» Instructions for the task:
Return, from the material below, each line in which the word "pixels" is present.

» Data for the task:
/---
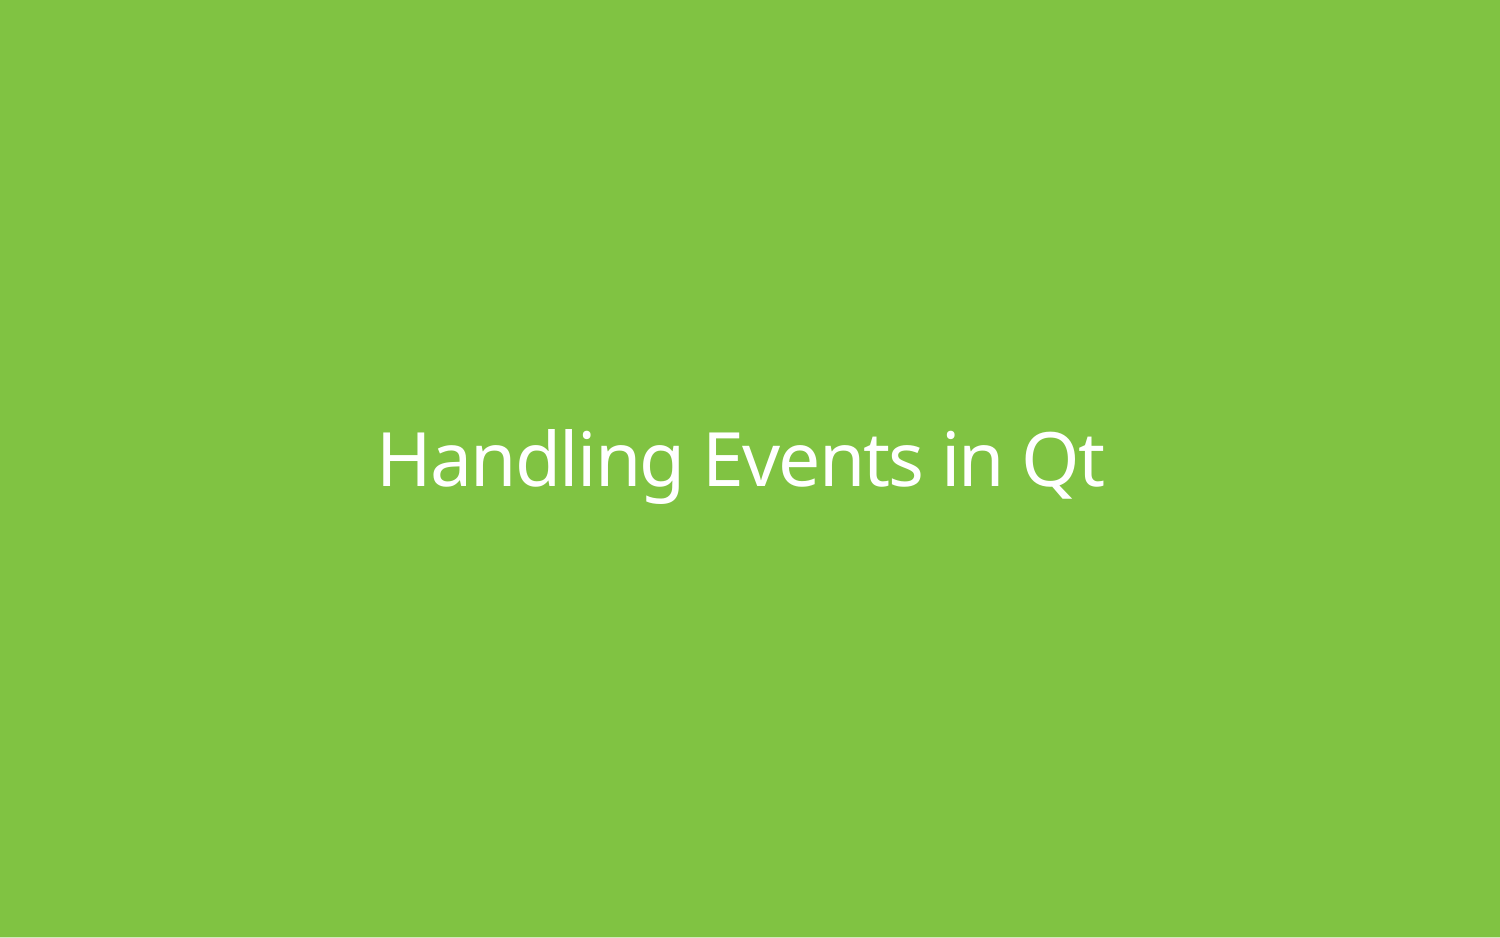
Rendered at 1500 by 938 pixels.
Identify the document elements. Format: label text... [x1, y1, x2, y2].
\---
/---
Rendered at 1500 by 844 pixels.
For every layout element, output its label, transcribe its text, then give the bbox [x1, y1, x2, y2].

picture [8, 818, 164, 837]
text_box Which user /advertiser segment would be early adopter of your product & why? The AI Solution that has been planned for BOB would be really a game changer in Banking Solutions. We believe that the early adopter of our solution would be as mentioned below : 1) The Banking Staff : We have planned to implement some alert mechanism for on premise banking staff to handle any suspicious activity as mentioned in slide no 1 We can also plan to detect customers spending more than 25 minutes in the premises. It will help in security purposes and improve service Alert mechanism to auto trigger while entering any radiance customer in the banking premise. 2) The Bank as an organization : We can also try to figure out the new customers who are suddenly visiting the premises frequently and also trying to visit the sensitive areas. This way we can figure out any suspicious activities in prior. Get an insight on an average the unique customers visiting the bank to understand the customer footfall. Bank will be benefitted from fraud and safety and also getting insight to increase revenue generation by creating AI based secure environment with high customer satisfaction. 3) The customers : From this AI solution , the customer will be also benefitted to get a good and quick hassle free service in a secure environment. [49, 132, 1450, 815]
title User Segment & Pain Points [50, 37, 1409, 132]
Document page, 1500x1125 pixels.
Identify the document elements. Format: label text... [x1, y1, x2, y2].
\---
» Exercise solution:
Rendered at 1500 by 938 pixels.
Rendered at 1500 by 844 pixels.
Document page, 1500x1125 pixels.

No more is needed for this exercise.